I loved you the whole time, and while I never admitted it to her, she knew. “Nothing, Kai. We both fucked up.”

She gave me a look like she didn’t believe me but continued on anyway. “Then how are we going to snap back at her? Revenge? Confrontation? Let’s get on some super spy outfits and go find her. We can follow her around and pull pranks.”

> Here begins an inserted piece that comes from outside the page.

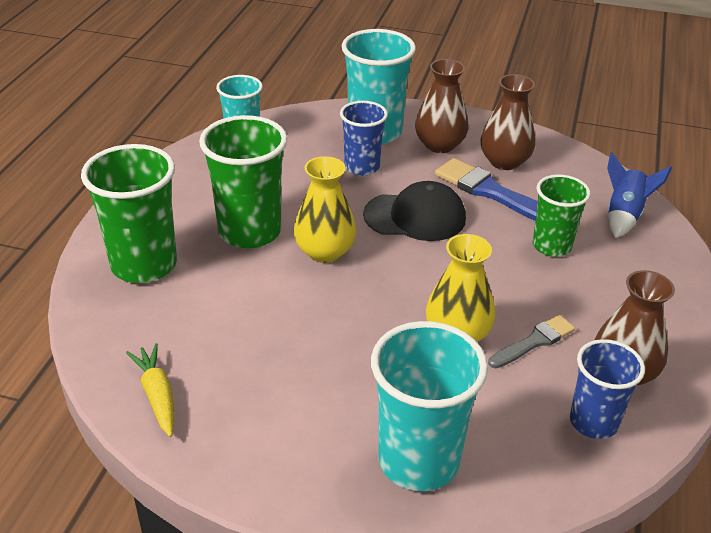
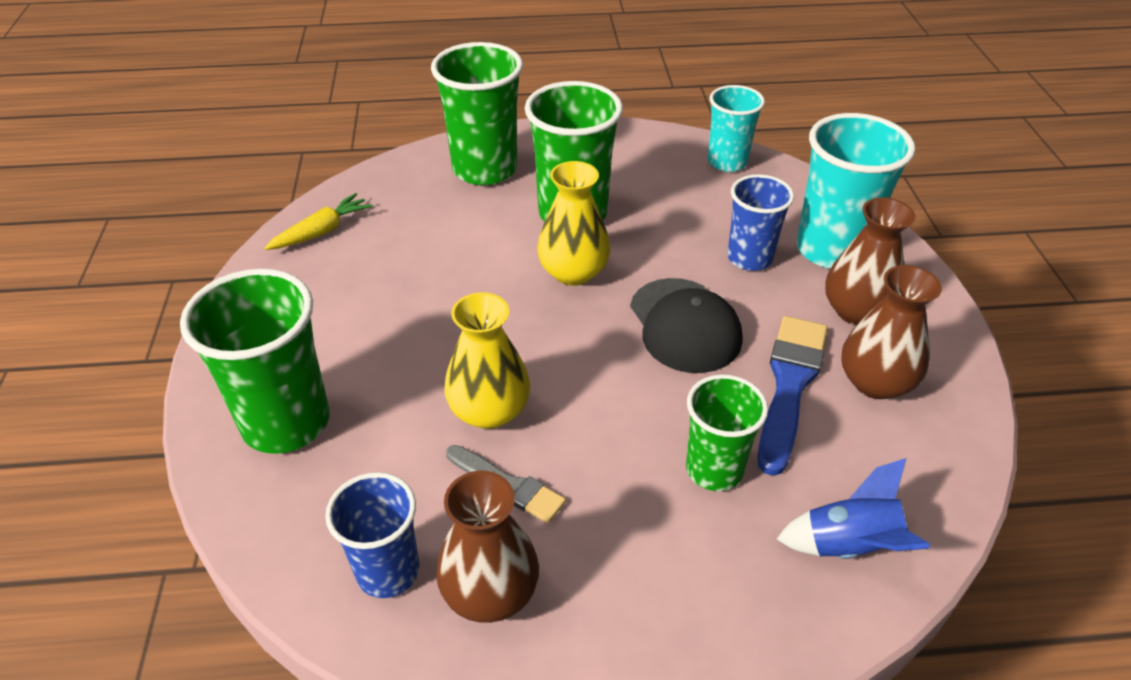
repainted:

“What will that accomplish?”

“Nothing, but it’ll be funny.”

I shook my head and took another sip. The coffee really wasn’t very good, but I wasn’t going to tell her that. She still wasn’t on the best of terms with the coffee machine, and I wouldn’t dare pick sides. “If it has anything to do with Caroline, it’ll blow up in my face. Believe me.”

“Jojo, if you’re going down, I’m jumping head first into the flames after you. Let’s cause some chaos.”

A smile took my face as I doused her hot madness. “I can’t, Kai.”

She whined, kicking one foot and pacing about the room. I knew she didn’t really want to cause any drama; she was just bored and looking for me to work through my feelings. But I didn’t need to work through them. I disliked Caroline not only for our relationship, but for how she treated me after. How she treated others. It was nothing that sparked the need for revenge or even closure. I simply wanted to continue my life without her in it.